PAGE TEXT ->
········

OK, great, so your issue is that the parameters to load the SLM and dictionary are not given, so it does not have any search module. Maybe you did not give it when initializing:

{command: 'initialize', data: [["-lm", "your_model"], ["-dict", "your_dictionary"]]}

syl22-00 avatar Oct 15 '14 19:10 syl22-00

We're getting there, but I feel like swimming in the middle of an ocean and you are my only hope :-)

I now call

var initRecognizer = function() {
          // You can pass parameters to the recognizer, such as : {command: 'initialize', data: [["-hmm", "my_model"], ["-fwdflat", "no"]]}
          postRecognizerJob({command: 'initialize', data: [["-lm", "cmusphinx-5.0-en-us.lm.dmp"], ["-dict", "cmudict.hub4.06d.dict"]]},
            function() {
              postRecognizerJob({command: 'load',
                data: ["../../model-en-us/dict.js", "../../model-en-us/lm.js"]
               }, function() { 
                // Done loading!
                recognizerReady();
               });
            }
          );
      };

but it gives me

ERROR: "dict.c", line 275: Failed to open dictionary file 'cmudict.hub4.06d.dict' for reading: No such file or directory 

which makes sense, because those files do not exist. But giving it the paths to the files also doesn't work, and I wonder anyhow why I would want to give it the paths to the actual files, because the files only get loaded 2 lines further down the chain, with the 'load' command... Right?

········

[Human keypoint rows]

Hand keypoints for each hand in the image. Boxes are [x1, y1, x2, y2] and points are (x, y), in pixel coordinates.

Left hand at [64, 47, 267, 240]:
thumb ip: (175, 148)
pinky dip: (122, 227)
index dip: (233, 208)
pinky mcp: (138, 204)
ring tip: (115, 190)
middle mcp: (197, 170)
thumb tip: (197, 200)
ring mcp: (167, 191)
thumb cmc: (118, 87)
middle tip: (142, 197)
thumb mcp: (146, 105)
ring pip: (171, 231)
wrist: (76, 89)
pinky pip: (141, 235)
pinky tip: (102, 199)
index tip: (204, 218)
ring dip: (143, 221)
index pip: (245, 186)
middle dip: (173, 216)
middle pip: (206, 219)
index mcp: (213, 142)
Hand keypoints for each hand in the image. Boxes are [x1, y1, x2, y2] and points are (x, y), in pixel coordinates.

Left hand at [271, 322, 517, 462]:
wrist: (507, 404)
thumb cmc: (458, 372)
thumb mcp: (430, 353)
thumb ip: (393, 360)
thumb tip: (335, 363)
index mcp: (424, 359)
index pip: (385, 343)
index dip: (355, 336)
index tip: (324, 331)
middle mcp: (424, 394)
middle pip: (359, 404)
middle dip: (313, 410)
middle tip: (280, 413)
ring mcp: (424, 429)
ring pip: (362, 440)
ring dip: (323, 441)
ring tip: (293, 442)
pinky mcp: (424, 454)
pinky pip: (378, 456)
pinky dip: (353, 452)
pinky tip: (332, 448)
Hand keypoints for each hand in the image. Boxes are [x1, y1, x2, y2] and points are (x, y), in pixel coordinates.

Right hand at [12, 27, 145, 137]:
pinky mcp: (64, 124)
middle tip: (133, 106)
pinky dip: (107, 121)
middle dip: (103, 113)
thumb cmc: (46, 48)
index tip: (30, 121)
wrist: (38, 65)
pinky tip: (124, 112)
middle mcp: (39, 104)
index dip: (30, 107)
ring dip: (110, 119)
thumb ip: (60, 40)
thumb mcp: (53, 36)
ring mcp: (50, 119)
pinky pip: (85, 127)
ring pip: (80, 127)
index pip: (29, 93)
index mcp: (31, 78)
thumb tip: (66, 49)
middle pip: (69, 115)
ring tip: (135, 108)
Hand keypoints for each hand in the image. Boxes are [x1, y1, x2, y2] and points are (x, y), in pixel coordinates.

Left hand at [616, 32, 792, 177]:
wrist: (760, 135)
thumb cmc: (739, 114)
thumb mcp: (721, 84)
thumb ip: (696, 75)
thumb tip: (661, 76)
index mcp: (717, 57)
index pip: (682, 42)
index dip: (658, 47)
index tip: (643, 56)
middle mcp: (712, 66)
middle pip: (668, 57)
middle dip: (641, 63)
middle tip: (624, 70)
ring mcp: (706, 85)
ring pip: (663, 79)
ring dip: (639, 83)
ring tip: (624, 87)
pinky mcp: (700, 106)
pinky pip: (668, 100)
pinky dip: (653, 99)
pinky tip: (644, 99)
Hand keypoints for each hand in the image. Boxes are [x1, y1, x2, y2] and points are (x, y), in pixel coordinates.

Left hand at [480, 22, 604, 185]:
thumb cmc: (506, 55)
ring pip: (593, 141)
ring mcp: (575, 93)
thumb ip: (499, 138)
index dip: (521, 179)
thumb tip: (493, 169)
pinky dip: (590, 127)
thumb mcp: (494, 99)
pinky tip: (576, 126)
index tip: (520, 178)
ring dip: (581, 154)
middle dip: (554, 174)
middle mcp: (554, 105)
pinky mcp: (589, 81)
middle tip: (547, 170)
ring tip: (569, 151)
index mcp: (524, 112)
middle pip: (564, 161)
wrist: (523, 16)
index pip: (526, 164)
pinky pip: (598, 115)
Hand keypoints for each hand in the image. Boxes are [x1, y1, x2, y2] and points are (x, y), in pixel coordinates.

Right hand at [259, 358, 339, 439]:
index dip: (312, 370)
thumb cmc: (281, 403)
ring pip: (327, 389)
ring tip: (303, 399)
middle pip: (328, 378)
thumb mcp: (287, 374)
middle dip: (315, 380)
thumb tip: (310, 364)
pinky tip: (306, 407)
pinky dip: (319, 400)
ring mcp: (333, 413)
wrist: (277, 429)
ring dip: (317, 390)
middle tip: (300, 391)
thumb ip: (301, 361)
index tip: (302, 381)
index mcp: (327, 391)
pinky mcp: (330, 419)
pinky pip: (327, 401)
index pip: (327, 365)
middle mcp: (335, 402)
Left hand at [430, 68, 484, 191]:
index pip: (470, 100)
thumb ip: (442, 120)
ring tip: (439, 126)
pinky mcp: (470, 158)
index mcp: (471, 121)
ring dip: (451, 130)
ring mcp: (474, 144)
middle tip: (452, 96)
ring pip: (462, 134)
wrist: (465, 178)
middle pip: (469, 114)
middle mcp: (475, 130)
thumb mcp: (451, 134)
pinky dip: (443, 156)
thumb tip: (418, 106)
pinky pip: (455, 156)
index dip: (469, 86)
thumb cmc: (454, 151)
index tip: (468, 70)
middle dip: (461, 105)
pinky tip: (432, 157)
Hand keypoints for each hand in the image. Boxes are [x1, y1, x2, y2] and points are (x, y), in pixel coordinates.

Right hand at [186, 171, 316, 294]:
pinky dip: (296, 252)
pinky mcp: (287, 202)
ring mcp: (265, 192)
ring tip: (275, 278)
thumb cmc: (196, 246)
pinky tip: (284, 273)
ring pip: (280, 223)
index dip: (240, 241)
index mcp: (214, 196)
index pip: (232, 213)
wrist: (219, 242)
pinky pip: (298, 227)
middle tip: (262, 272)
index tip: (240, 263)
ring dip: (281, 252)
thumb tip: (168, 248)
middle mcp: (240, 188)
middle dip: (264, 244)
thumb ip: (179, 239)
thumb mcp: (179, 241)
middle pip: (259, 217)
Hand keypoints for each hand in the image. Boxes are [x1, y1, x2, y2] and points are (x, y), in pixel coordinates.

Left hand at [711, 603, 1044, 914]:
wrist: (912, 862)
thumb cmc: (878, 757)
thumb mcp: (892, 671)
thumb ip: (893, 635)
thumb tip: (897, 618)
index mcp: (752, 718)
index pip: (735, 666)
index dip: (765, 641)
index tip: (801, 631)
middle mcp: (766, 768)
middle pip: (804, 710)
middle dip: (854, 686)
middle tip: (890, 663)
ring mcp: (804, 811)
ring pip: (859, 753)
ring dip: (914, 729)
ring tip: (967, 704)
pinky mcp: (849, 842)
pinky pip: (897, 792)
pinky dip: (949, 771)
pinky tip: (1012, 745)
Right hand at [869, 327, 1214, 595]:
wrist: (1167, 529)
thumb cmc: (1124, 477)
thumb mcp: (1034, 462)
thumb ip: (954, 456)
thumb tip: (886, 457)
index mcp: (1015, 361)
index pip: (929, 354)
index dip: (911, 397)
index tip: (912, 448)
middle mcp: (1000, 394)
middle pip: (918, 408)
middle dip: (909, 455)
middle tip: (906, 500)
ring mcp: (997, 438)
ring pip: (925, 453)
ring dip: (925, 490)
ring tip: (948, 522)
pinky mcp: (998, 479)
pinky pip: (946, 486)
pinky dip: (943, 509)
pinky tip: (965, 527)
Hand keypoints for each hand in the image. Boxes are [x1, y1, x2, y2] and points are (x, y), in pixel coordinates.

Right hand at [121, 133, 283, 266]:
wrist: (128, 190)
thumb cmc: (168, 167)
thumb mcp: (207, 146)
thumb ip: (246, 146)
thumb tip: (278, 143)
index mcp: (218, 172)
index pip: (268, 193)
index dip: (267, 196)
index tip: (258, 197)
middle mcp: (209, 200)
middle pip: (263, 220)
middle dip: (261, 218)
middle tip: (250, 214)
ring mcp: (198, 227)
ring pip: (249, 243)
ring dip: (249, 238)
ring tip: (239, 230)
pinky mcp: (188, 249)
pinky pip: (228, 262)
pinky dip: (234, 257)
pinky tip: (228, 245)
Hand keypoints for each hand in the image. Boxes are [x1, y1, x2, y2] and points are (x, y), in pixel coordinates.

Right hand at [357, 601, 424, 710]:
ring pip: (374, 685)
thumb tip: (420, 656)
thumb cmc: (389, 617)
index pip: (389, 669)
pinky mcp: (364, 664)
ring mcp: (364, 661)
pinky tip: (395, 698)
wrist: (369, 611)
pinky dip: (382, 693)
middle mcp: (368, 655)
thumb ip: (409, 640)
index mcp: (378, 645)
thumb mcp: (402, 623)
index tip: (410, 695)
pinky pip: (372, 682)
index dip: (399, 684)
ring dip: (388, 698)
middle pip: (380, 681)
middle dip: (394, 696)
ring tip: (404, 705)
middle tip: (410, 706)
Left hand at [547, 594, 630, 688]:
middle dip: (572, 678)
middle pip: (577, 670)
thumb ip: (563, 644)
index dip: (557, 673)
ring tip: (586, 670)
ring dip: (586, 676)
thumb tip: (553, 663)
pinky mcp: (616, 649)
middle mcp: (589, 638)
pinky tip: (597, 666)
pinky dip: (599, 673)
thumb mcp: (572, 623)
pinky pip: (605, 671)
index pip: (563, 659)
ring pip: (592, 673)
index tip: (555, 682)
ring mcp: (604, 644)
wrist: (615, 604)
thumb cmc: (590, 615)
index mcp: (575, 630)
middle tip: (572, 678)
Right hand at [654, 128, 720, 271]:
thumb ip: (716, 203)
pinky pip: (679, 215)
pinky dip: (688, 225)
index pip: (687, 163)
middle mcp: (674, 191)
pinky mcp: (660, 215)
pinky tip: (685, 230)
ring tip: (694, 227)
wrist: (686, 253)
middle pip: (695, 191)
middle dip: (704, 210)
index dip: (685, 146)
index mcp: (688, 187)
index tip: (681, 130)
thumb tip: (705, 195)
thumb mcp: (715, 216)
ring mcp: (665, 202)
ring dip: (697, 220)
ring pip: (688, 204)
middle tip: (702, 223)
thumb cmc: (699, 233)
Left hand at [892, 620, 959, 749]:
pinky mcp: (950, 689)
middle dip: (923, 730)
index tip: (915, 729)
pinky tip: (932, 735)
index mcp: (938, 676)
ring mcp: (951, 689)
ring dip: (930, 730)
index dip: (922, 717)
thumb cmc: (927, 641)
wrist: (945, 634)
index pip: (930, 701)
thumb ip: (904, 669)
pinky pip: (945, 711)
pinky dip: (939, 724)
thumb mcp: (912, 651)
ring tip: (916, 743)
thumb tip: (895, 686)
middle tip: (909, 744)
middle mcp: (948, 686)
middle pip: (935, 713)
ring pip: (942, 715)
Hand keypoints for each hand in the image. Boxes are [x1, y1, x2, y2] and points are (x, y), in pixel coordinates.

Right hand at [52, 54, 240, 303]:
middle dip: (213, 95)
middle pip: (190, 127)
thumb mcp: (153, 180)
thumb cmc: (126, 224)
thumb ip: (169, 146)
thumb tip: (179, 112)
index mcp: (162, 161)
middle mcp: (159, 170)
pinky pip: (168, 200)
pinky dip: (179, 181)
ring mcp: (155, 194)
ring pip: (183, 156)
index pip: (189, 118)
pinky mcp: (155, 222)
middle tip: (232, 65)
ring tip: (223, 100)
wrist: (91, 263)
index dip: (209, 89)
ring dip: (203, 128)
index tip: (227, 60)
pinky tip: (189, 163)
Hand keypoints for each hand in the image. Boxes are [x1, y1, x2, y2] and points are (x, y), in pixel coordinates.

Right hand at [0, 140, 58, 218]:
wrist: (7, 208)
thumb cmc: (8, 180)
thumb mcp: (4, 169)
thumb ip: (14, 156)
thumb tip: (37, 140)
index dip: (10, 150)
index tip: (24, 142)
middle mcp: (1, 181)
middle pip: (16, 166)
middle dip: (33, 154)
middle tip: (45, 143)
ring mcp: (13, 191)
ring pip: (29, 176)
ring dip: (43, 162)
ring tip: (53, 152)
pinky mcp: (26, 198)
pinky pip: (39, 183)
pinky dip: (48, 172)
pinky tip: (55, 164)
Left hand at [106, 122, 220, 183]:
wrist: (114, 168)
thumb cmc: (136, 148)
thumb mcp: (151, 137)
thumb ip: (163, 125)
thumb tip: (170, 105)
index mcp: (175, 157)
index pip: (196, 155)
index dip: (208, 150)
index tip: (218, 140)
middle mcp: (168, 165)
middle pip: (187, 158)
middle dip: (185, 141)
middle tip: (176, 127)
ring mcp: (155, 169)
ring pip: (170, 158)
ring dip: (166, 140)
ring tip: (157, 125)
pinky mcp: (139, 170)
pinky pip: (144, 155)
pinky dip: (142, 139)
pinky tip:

········

WHAT THIS EXERCISE ASKS ->
A) Write out the passage of the speech recognizer thread from "which makes sense, because" up to and including "the 'load' command... Right?", without altering a word.
B) In the speech recognizer thread, which source file and line number does the quoted error message cite?
The rows are independent material and are not connected to the speech recognizer thread.

ANSWERS BY ITEM NUMBER ->
A)
which makes sense, because those files do not exist. But giving it the paths to the files also doesn't work, and I wonder anyhow why I would want to give it the paths to the actual files, because the files only get loaded 2 lines further down the chain, with the 'load' command... Right?

B) The file "dict.c", line 275.